Arezzo
Negli ultimi due anni diversi colpi nelle aziende orafe aretine (foto di fantasia)
Un tavolo sulla sicurezza che si è trasformato in un patto. La riunione convocata dal prefetto di Arezzo, Clemente Di Nuzzo, non è rimasta un incontro di facciata: attorno allo stesso tavolo si sono seduti il procuratore capo della Repubblica, il presidente della Camera di Commercio Arezzo–Siena, i vertici provinciali di Polizia, Carabinieri e Guardia di Finanza e i rappresentanti della Consulta Orafa aretina. L'obiettivo: costruire una risposta concreta all'ondata di furti che ha colpito le aziende del distretto. L'incontro è il secondo in poco più di un mese (il precedente si era tenuto il 12 marzo) e il fatto stesso che si sia tornati a riunirsi così in fretta dice molto della preoccupazione che circola nel settore. Il comparto orafo aretino vale miliardi di euro e dà lavoro a migliaia di persone: un bersaglio appetibile, lo sanno bene le bande specializzate che negli ultimi tempi hanno preso di mira magazzini e laboratori della zona.
Un momento della riunione in prefettura
Gli imprenditori non possono tirarsi fuori
Il messaggio più netto lo hanno lanciato il prefetto e il procuratore della Repubblica: la sicurezza non è solo un problema delle forze dell'ordine. "Nessun operatore può ritenersi esonerato da un adeguato contributo alla sicurezza complessiva del distretto", è stato detto con chiarezza. In altre parole: chi custodisce valori importanti ha la responsabilità di proteggerli adeguatamente. Le associazioni di categoria hanno risposto positivamente, impegnandosi a sensibilizzare i propri iscritti affinché adottino le misure emerse dal confronto, dalla revisione degli accessi carrabili al rafforzamento delle porte blindate, passando per la valutazione delle vulnerabilità specifiche di ogni singola azienda in base alla sua ubicazione e ai valori custoditi.
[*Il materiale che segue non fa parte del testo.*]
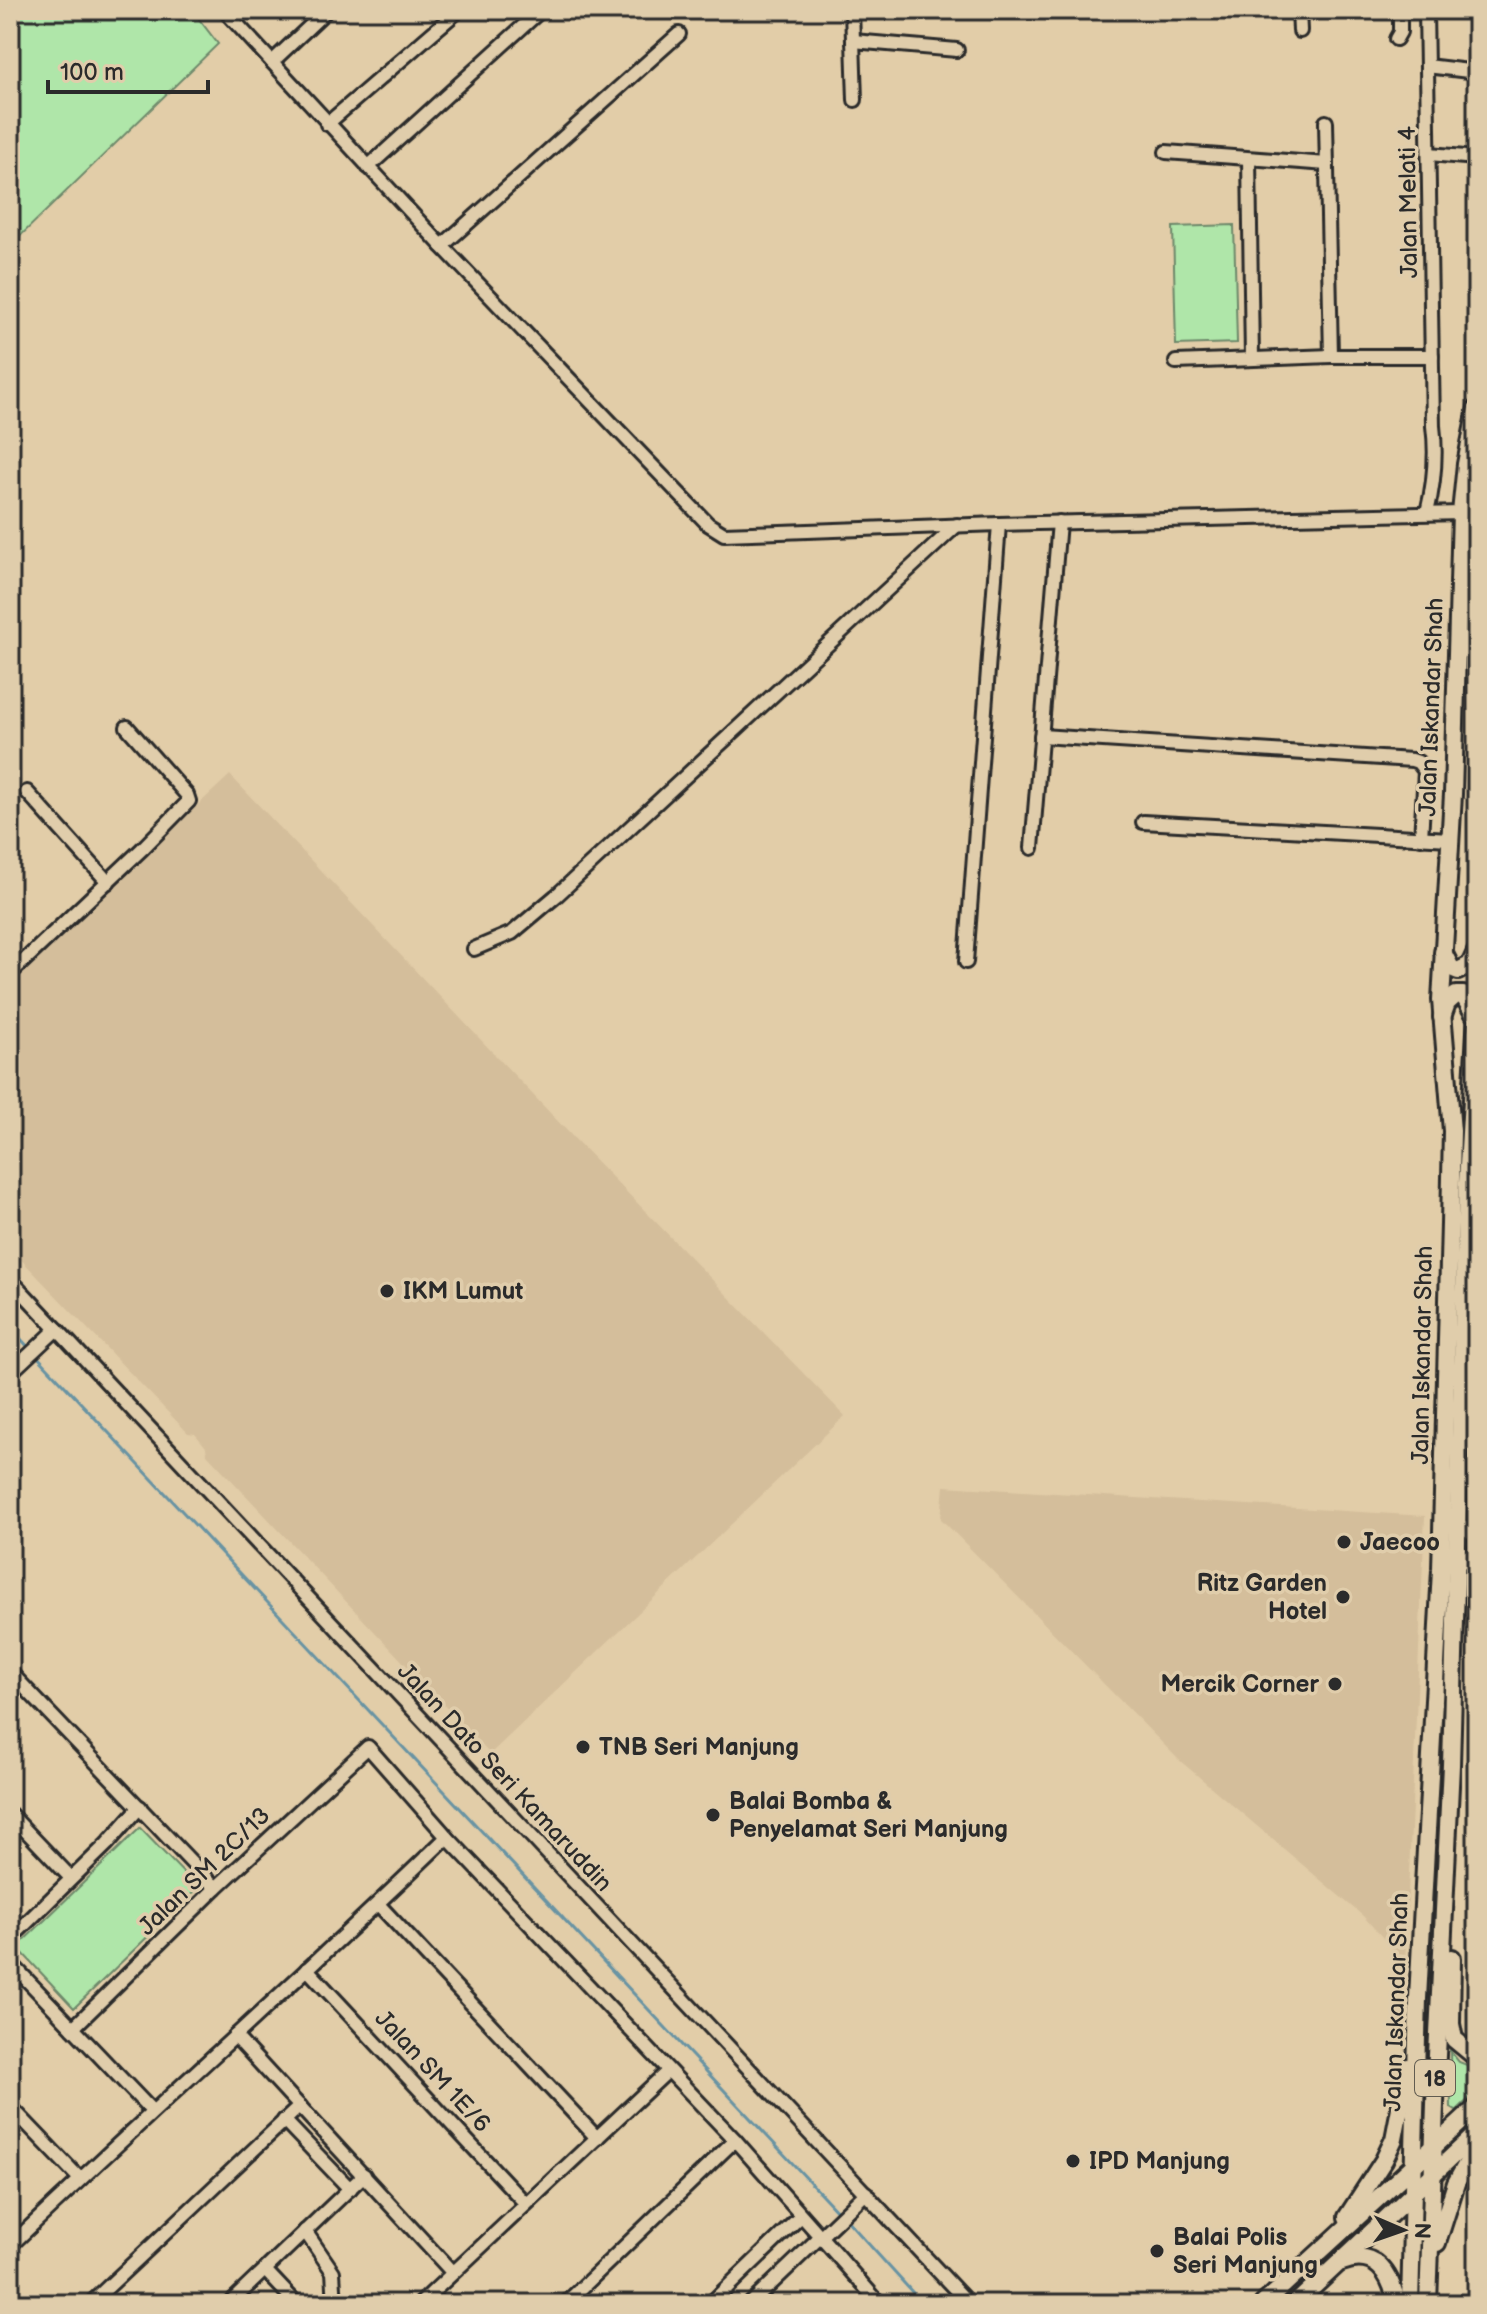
<svg xmlns="http://www.w3.org/2000/svg" width="1487" height="2314" viewBox="0 0 1487 2314" font-family="'Balsamiq Sans',sans-serif">
<style>
.built{fill:#d4be9b}
.green{fill:#afe6a9;stroke:#6d886a;stroke-width:2}
.lines{fill:none;stroke-linecap:round;stroke-linejoin:round}
.stream{stroke:#6893a3;stroke-width:3}
.minor-casing{stroke:#2b2b2b;stroke-width:18}
.major-casing{stroke:#2b2b2b;stroke-width:22}
.minor{stroke:#e0cdab;stroke-width:12}
.major{stroke:#e0cdab;stroke-width:16}
.poi-dot{fill:#2b2b2b;stroke:#e0cdab;stroke-width:3}
.labels{text-anchor:middle;stroke-width:7;stroke-linejoin:round;paint-order:stroke}
.shield{fill:#e0cdab;stroke:#615c51;stroke-width:2}
.shield-label{font-size:22px;font-weight:bold;fill:#2b2b2b}
.street-label{font-size:24px;fill:#2b2b2b;stroke:#e0cdab}
.poi-label{font-size:24px;font-weight:bold;fill:#2b2b2b;stroke:#e0cdab;text-anchor:start}
</style>
<rect width="100%" height="100%" fill="#e2cda8"/>
<filter id="ink" filterUnits="userSpaceOnUse"><feTurbulence type="fractalNoise" baseFrequency=".0125" numOctaves="2"/><feDisplacementMap in="SourceGraphic" scale="16" xChannelSelector="R" yChannelSelector="G"/><feConvolveMatrix kernelMatrix="1 2 1 2 8 2 1 2 1" color-interpolation-filters="sRGB"/></filter>
<g filter="url(#ink)">
<g class="built">
<path d="M230,775l340,359 275,282 -355,338 -283,-300 -1,-7 -11,-13 -7,-1 -178,-185v-268z"/>
<path d="M944,1486l481,30 -20,446 -42,-46 -185,-157 -237,-240z"/>
<path d="M1477,1627v409l-10,-17z"/>
</g>
<g class="green">
<path d="M10,10h182l26,34 -208,202z"/>
<path d="M1234,225l3,118 -61,2 -3,-118z"/>
<path d="M140,1828l58,60 -124,120 -57,-61z"/>
<path d="M1450,2051l9,11 18,7v22l-21,20 -5,-3z"/>
</g>
<g class="lines">
<g class="stream">
<path d="M10,1327l20,22"/>
<path d="M35,1354l804,859"/>
<path d="M845,2218l78,86"/>
</g>
<defs>
<g id="minor">
<path d="M224,10l218,236 266,278 16,10 275,-10 462,-11"/>
<path d="M852,10l3,90"/>
<path d="M1299,10l1,21"/>
<path d="M1426,10l7,416c4,30 1,58 -6,87"/>
<path d="M1396,39l4,-7v-22"/>
<path d="M853,41l104,9"/>
<path d="M272,62l55,-52"/>
<path d="M1427,66l50,6"/>
<path d="M1326,122l5,234"/>
<path d="M327,124l132,-114"/>
<path d="M1166,152l161,12"/>
<path d="M1429,154l48,4"/>
<path d="M1249,159l3,199"/>
<path d="M368,167l173,-157"/>
<path d="M442,246l237,-212"/>
<path d="M1176,362l155,-6h101"/>
<path d="M1041,736l371,24 6,2 7,9 -4,67"/>
<path d="M27,792l81,90"/>
<path d="M1143,822l307,17"/>
<path d="M1032,848l27,-326"/>
<path d="M474,949l38,-16 44,-37 401,-371"/>
<path d="M966,962l33,-438"/>
<path d="M10,974l132,-125 47,-48 -2,-6 -60,-68"/>
<path d="M10,1279l959,1025"/>
<path d="M10,1373l47,-44"/>
<path d="M1458,1523l19,14"/>
<path d="M1457,1566l20,-17"/>
<path d="M10,1672l206,216"/>
<path d="M10,1814l61,64"/>
<path d="M378,1904l219,234"/>
<path d="M10,1939l97,-95 33,-37"/>
<path d="M10,1962l142,149"/>
<path d="M307,1969l219,235"/>
<path d="M73,2028l143,-140 152,-141 79,90 288,303 145,164"/>
<path d="M235,2036l217,236"/>
<path d="M10,2106l70,73"/>
<path d="M284,2120l66,69"/>
<path d="M305,2231l28,41 2,32"/>
<path d="M10,2246c144,-138 294,-270 437,-409"/>
<path d="M265,2270l32,34"/>
<path d="M90,2304l210,-198"/>
<path d="M229,2304l135,-129"/>
<path d="M420,2304l248,-233"/>
<path d="M565,2304l170,-164"/>
<path d="M710,2304l91,-88"/>
<path d="M750,2304l116,-111"/>
</g>
<g id="major">
<path d="M1443,952l8,16 7,3 12,-6 7,-15"/>
<path d="M1442,1017l5,-14 9,-8h7l14,24"/>
<path d="M1452,1958l-1,66 3,15 23,19"/>
<path d="M1347,2217l37,-57 10,-21 14,-72"/>
<path d="M1437,2243l19,-60 21,-38"/>
<path d="M1342,2262c34,-13 49,12 55,42"/>
<path d="M1263,2304l214,-197"/>
<path d="M1295,2304l182,-171"/>
<path d="M1410,2304l8,-306 23,-428 9,-346 2,-93 -11,-131 12,-206 8,-281 5,-49 11,-56"/>
<path d="M1428,2304l8,-228 15,-311 16,-582 10,-167"/>
</g>
</defs>
<use href="#minor" class="minor-casing"/>
<use href="#major" class="major-casing"/>
<use href="#minor" class="minor"/>
<use href="#major" class="major"/>
</g>
</g>
<g class="poi-dot">
<circle cx="387" cy="1291" r="8"/>
<circle cx="1344" cy="1542" r="8"/>
<circle cx="1343" cy="1597" r="8"/>
<circle cx="1335" cy="1684" r="8"/>
<circle cx="583" cy="1747" r="8"/>
<circle cx="713" cy="1815" r="8"/>
<circle cx="1073" cy="2161" r="8"/>
<circle cx="1157" cy="2251" r="8"/>
</g>
<g class="labels">
<rect class="shield" x="1415" y="2060" width="40" height="36" rx="6"/>
<g class="shield-label">
<text x="1435" y="2086">18</text>
</g>
<g class="street-label">
<text transform="translate(1408 202) rotate(-91)" y="8">Jalan Melati 4</text>
<text transform="translate(1431 707) rotate(-88)" y="8">Jalan Iskandar Shah</text>
<text transform="translate(1422 1355) rotate(-89)" y="8">Jalan Iskandar Shah</text>
<text transform="translate(505 1777) rotate(47)" y="8">Jalan Dato Seri Kamaruddin</text>
<text transform="translate(204 1871) rotate(-44)" y="8">Jalan SM 2C/13</text>
<text transform="translate(1396 2002) rotate(-88)" y="8">Jalan Iskandar Shah</text>
<text transform="translate(433 2071) rotate(47)" y="8">Jalan SM 1E/6</text>
</g>
<g class="poi-label">
<text x="403" y="1299">IKM Lumut</text>
<text x="1360" y="1550">Jaecoo</text>
<text x="1327" y="1591" text-anchor="end">Ritz Garden<tspan x="1327" dy="28">Hotel</tspan></text>
<text x="1319" y="1692" text-anchor="end">Mercik Corner</text>
<text x="599" y="1755">TNB Seri Manjung</text>
<text x="729" y="1809">Balai Bomba &amp;<tspan x="729" dy="28">Penyelamat Seri Manjung</tspan></text>
<text x="1089" y="2169">IPD Manjung</text>
<text x="1173" y="2245">Balai Polis<tspan x="1173" dy="28">Seri Manjung</tspan></text>
</g>
</g>
<rect width="1487" height="2314" fill="none" stroke="#e0cdab" stroke-width="40"/>
<rect x="20" y="20" width="1447" height="2274" fill="none" stroke="#2b2b2b" stroke-width="3" filter="url(#ink)"/>
<g transform="translate(1403 2230) rotate(92)" stroke="#e0cdab" stroke-width="6" paint-order="stroke">
<path d="M0-6L14 30L0 20L-14 30Z" fill="#2b2b2b"/>
<text y="-12" font-size="22" font-weight="bold" text-anchor="middle" fill="#2b2b2b">N</text>
</g>
<path d="M48 80v12h160v-12" fill="none" stroke="#2b2b2b" stroke-width="4"/>
<text x="60" y="80" font-size="24" fill="#2b2b2b" stroke="#e0cdab" stroke-width="6" paint-order="stroke">100 m</text>
</svg>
Le forze dell'ordine: "Il dispositivo è già operativo"
Sul fronte dei controlli, il questore e i comandanti provinciali dei Carabinieri e della Guardia di Finanza hanno rassicurato che l'attenzione al fenomeno è "assolutamente centrale" e che il presidio del territorio è già strutturato con servizi dedicati e monitoraggio costante delle aree industriali. Non si parte da zero, insomma, ma si vuole alzare ulteriormente l'asticella. Tra le misure prioritarie emerse dal confronto: il potenziamento dei sistemi di videosorveglianza, il miglioramento dell'illuminazione nelle zone produttive e una sinergia più stretta con gli istituti di vigilanza privata. Il prefetto ha anche confermato che le forze dell'ordine sono disponibili ad affiancare imprenditori e associazioni nell'individuare gli strumenti più efficaci per elevare il livello di sicurezza passiva.
Monitoraggio continuo
"La riunione - si legge nel comunicato sull'incontro diramato dalla prefettura - ha confermato la comune consapevolezza che la tutela del distretto orafo, comparto strategico per l’economia del territorio, richiede un approccio condiviso e coordinato fondato sulla collaborazione tra istituzioni, Forze di polizia e operatori economici. La prefettura continuerà a garantire il costante monitoraggio della situazione e a promuovere momenti di confronto con il settore, nella consapevolezza dell’importanza di mantenere un dialogo aperto e costante con il settore orafo al fine di consolidare il sistema di sicurezza complessivo e prevenire fenomeni criminosi".